"Nor I," said Lady Helen; "and I trust the next time my son makes love, he will do it with his whole heart, and not mistake the illusions of fancy for the dictates of attachment."

"I trust so too, my dear mother," he replied, "and that the object will be one whom you approve."

The next morning he set off, and every thing at first seemed a blank to me. He wrote frequently during the first weeks of his residence at Oxford, but my mother discouraged my answering his letters, and he soon grew remiss in his correspondence even with Lady Helen, who found that his allowance, though handsome, was insufficient for his wants, and suspected that the life must be dissipated which required such an exorbitant expenditure.
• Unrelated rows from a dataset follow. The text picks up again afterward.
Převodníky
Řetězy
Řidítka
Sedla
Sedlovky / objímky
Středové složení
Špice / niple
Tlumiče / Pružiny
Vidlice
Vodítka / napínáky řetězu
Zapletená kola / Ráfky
My mother knew that it was so; why she imparted what she heard to her friend, I cannot tell, because it made Lady Helen unhappy, and she wrote to her son in the language of expostulation. I was vexed to find that my mother gave such implicit credence to the stories of Seymour's errors, as the accounts might be exaggerated; and when I had once admitted that he was the victim of misrepresentation, pity for Seymour added force to my attachment.
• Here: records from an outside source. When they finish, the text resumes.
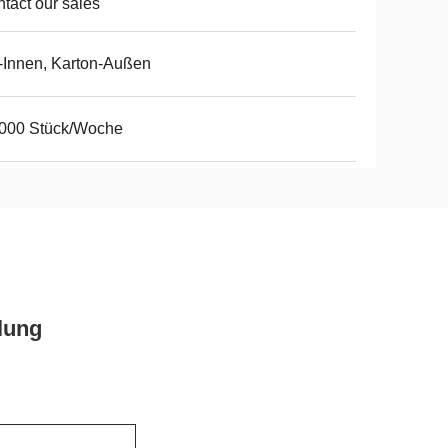
tact our sales
Innen, Karton-Außen
,000 Stück/Woche
lung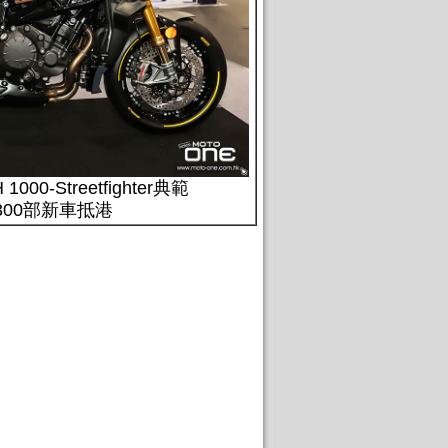
1000-Streetfighter典範
300部新車抵港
It seemed a very long time to me till the next vacation came; but Seymour passed it in London, at his grandfather's; my mother was glad, but I was disappointed. Nor did he come down into the country till half of the long vacation was expired; and after he had spent a week with Lady Helen, my mother took me to pay a visit to a relation of her's. In vain Lady Helen remonstrated, and Seymour entreated; she replied she had put off her journey in the expectation of seeing him in June, and she could no longer delay her visit. He sighed, looked conscious and confused, and forbore to urge her again.
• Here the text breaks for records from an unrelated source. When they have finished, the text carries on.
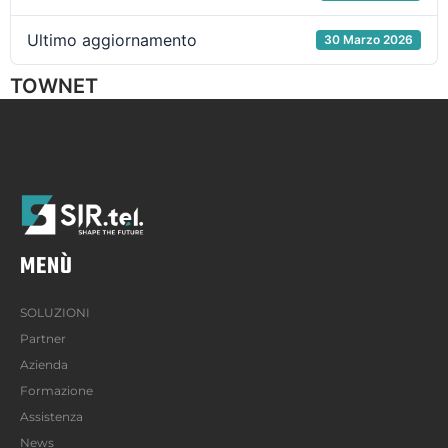
Ultimo aggiornamento
30 Marzo 2026
TOWNET
MENÙ
SOLUZIONI
Partner
Azienda
Formazione
Assistenza
News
My mother was certainly right in thus resolving; for she knew, though I did not, that Lady Helen had communicated to him her views and wishes with regard to me; and she left home with a firmness and decision of manner which promised ill for the success of her hopes.

When we came back, Seymour was returned to Oxford. The following Christmas, Lady Helen, whose health seemed evidently declining, went to London for the advice of physicians, and Seymour attended her home; but he only stayed a week, as he was under an engagement, he said, to accompany some friends abroad. He departed, however, with evident dejection and reluctance, and seemed while with us to enjoy the quiet of our domestic scenes; but as his actions were not regulated by a steady principle of right, and under the restraint of moral and religious obligation, no sooner was he removed from our purifying influence, than he became again the follower of pleasure, while as he was driven backward and forward upon the ocean of the world, my image, which his poor mother thought would save him from temptation, appeared to him only as a beacon at a distance to remind him of that shore of safety which the waves forbad him, however much he wished it, to approach. During the next term, and in spite of his dissipation, Seymour obtained a prize for writing the best prose essay; and he sent it to his mother just after some very unfavourable accounts of the society which he frequented in London, had reached her, and had been only too strongly confirmed by my mother's secret informant. These reports had not been communicated to me, but I happened to be present when Lady Helen received two copies of the essay, accompanied by a letter, in which he begged that his dearest friend Helen, would not only accept, but do him the favour to criticise the little production which he had sent, as he knew no one whose praise he should so highly value, or to whose censures he should pay greater attention. Methinks I still see the delight yet gleaming mournfully through tears, which beamed from Lady Helen's countenance when she received the essay and read the letter. Alas! that renewed and increased brightness was but too like the flame of an expiring taper.

"My dear Julia!" cried she to my mother, in a voice almost inarticulate with emotion, "what a foolish thing is a fond mother's heart! Now it is all fear, and now all hope; now it is broken, and now healed again. This boy, this dear, naughty good boy! it was but yesterday I cried for his weakness, and now I cry for his strength."

"No one, I believe, ever doubted your son's talents," said my mother coldly, and I thought crossly.

"True," replied Lady Helen meekly; "and this prize, I own, is not proof of amended conduct."

"I know not," cried I eagerly, "what fault poor Seymour has committed; but of this I am sure, that if he was so very idle as ill-natured people say he is, he could not have found time to write for a prize, and still less have been able to gain it."